(Data shown)
===============

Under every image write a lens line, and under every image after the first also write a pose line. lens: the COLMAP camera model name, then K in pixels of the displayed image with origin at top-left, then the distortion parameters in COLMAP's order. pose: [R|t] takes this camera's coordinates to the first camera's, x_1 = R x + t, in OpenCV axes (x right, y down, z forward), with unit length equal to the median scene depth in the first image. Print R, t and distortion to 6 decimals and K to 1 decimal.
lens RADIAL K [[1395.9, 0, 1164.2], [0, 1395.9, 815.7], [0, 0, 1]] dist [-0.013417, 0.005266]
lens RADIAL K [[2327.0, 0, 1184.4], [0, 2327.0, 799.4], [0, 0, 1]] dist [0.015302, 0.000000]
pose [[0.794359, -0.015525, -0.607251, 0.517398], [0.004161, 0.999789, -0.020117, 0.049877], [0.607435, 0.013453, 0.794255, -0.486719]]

===============

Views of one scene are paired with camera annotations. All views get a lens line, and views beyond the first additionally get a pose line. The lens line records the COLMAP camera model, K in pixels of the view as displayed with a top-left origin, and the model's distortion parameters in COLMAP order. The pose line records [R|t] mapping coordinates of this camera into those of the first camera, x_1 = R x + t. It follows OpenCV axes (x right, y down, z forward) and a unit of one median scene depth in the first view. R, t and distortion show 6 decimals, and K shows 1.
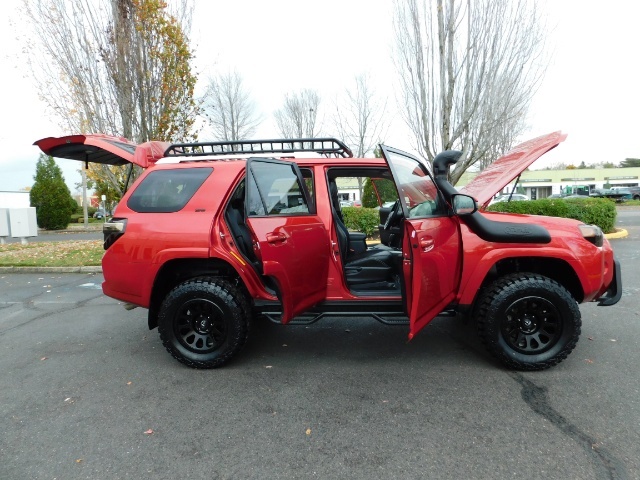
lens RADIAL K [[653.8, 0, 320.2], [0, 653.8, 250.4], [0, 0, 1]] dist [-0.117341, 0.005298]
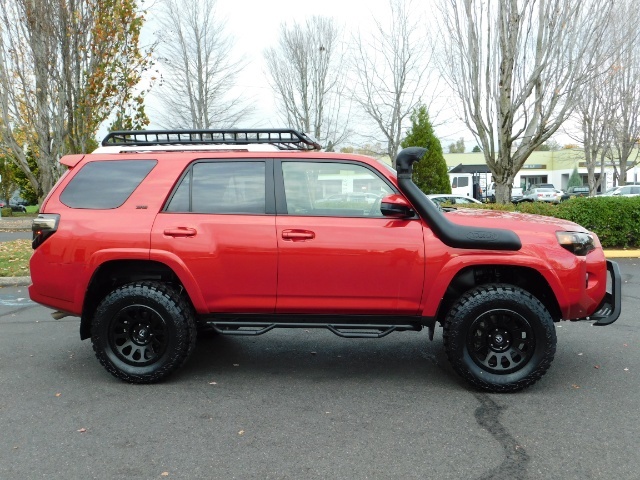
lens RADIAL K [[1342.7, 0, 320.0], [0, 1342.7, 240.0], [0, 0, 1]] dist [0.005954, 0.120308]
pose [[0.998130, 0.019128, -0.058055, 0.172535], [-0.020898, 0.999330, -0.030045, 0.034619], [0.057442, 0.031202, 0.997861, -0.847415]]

===============

(Exercise instructions) Copy out, character for character, the stretch of the records from the line containing "Under every image write" through the line containing "dist [-0.013417, 0.005266]", both of those lines included.

(Task response)
Under every image write a lens line, and under every image after the first also write a pose line. lens: the COLMAP camera model name, then K in pixels of the displayed image with origin at top-left, then the distortion parameters in COLMAP's order. pose: [R|t] takes this camera's coordinates to the first camera's, x_1 = R x + t, in OpenCV axes (x right, y down, z forward), with unit length equal to the median scene depth in the first image. Print R, t and distortion to 6 decimals and K to 1 decimal.
lens RADIAL K [[1395.9, 0, 1164.2], [0, 1395.9, 815.7], [0, 0, 1]] dist [-0.013417, 0.005266]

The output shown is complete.